(Records excerpted from a collection)
+ + +

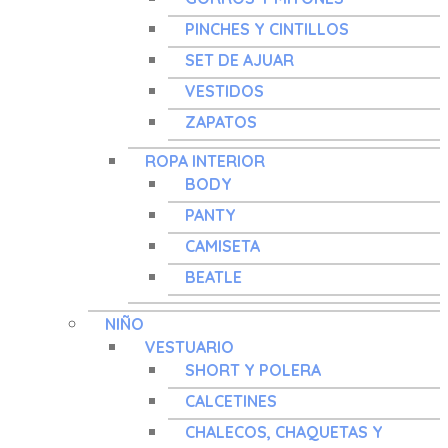
PINCHES Y CINTILLOS
SET DE AJUAR
VESTIDOS
ZAPATOS
ROPA INTERIOR
BODY
PANTY
CAMISETA
BEATLE
NIÑO
VESTUARIO
SHORT Y POLERA
CALCETINES
CHALECOS, CHAQUETAS Y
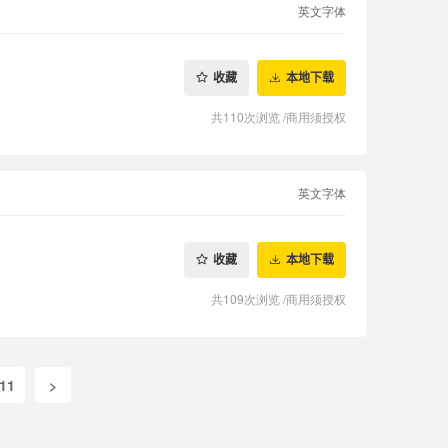
英文字体
收藏
本地下载
共110次浏览
/
商用须授权
英文字体
收藏
本地下载
共109次浏览
/
商用须授权
11
>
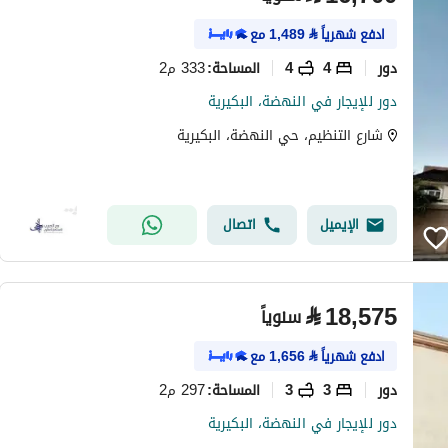
ادفع شهرياً
⃁
1,489
مع
دور
4
4
333 م2
المساحة
:
دور للإيجار في النهضة، البكيرية
شارع التنظيم، حي النهضة، البكيرية
الإيميل
اتصال
⃁
18,575
سنوياً
ادفع شهرياً
⃁
1,656
مع
دور
3
3
297 م2
المساحة
:
دور للإيجار في النهضة، البكيرية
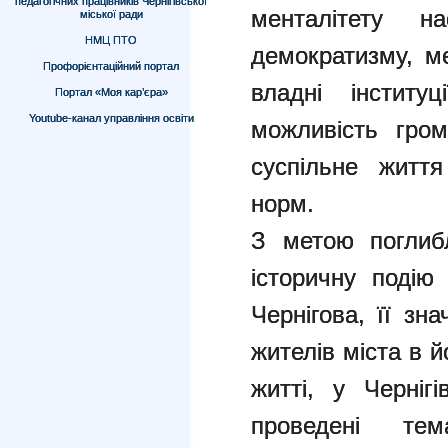
педагогічних працівників Чернігівської
менталітету н
міської ради
НМЦ ПТО
демократизму, ме
Профорієнтаційний портал
владні інститу
Портал «Моя кар’єра»
Youtube-канал управління освіти
можливість гром
суспільне життя
норм.
З метою поглиб
історичну подію
Чернігова, її зн
жителів міста в 
житті, у Черніг
проведені те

+ + +

__REQUIRED WORK__
Reproduce all of the lines above verbatim, leaving the pictures out of your answer.

__TASK OUTPUT__
PINCHES Y CINTILLOS
SET DE AJUAR
VESTIDOS
ZAPATOS
ROPA INTERIOR
BODY
PANTY
CAMISETA
BEATLE
NIÑO
VESTUARIO
SHORT Y POLERA
CALCETINES
CHALECOS, CHAQUETAS Y
英文字体
收藏
本地下载
共110次浏览
/
商用须授权
英文字体
收藏
本地下载
共109次浏览
/
商用须授权
11
>
ادفع شهرياً
⃁
1,489
مع
دور
4
4
333 م2
المساحة
:
دور للإيجار في النهضة، البكيرية
شارع التنظيم، حي النهضة، البكيرية
الإيميل
اتصال
⃁
18,575
سنوياً
ادفع شهرياً
⃁
1,656
مع
دور
3
3
297 م2
المساحة
:
دور للإيجار في النهضة، البكيرية
педагогічних працівників Чернігівської
менталітету н
міської ради
НМЦ ПТО
демократизму, ме
Профорієнтаційний портал
владні інститу
Портал «Моя кар’єра»
Youtube-канал управління освіти
можливість гром
суспільне життя
норм.
З метою поглиб
історичну подію
Чернігова, її зн
жителів міста в 
житті, у Черніг
проведені те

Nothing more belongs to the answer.